- [Fragmento para leer]:
┄┄┄┄┄┄┄┄┄┄
Pero la muerte que quizá más estremeció al país fue la inesperada del odontólogo burgalés, convertido por vocación irrefrenable en el primer naturalista de nuestra Historia. Félix Rodríguez de la Fuente popularizó una serie de televisión que tenía todas las semanas ahítos incluso a los televidentes (denominación de entonces) nada afectos a la causa animal. Se mató junto con sus compañeros de expedición rodando un capítulo en un accidente de aviación. «Félix, el amigo de los animales», hizo de todo por ellos, incluso convertirlos, como a los feroces lobos, en prácticas mascotas de compañía. La televisión ya gobernaba por entero al país, de forma que el entonces primer partido de la oposición, el PSOE, la utilizó para presentar, de sopetón, una moción de censura contra Suárez, que fue el principio de su fin. Fíjense en el motivo: «La situación de desorganización y corrupción de TVE». ¿Les suena a algo? Con eso le bastó a González para abatir al presidente del Gobierno, al que sus propios diputados le traicionaban en los mismos pasillos de las Cortes Generales.
┄┄┄┄┄┄┄┄┄┄
- [Extracto de datos]:
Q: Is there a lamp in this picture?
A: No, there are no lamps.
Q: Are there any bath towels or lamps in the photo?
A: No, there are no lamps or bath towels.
┄┄┄┄┄┄┄┄┄┄
- [Tarea pendiente]: Reproduce completo y sin ningún cambio el fragmento sobre la muerte de Félix Rodríguez de la Fuente y la moción de censura contra Suárez.

- [Solución del ejercicio]:
Pero la muerte que quizá más estremeció al país fue la inesperada del odontólogo burgalés, convertido por vocación irrefrenable en el primer naturalista de nuestra Historia. Félix Rodríguez de la Fuente popularizó una serie de televisión que tenía todas las semanas ahítos incluso a los televidentes (denominación de entonces) nada afectos a la causa animal. Se mató junto con sus compañeros de expedición rodando un capítulo en un accidente de aviación. «Félix, el amigo de los animales», hizo de todo por ellos, incluso convertirlos, como a los feroces lobos, en prácticas mascotas de compañía. La televisión ya gobernaba por entero al país, de forma que el entonces primer partido de la oposición, el PSOE, la utilizó para presentar, de sopetón, una moción de censura contra Suárez, que fue el principio de su fin. Fíjense en el motivo: «La situación de desorganización y corrupción de TVE». ¿Les suena a algo? Con eso le bastó a González para abatir al presidente del Gobierno, al que sus propios diputados le traicionaban en los mismos pasillos de las Cortes Generales.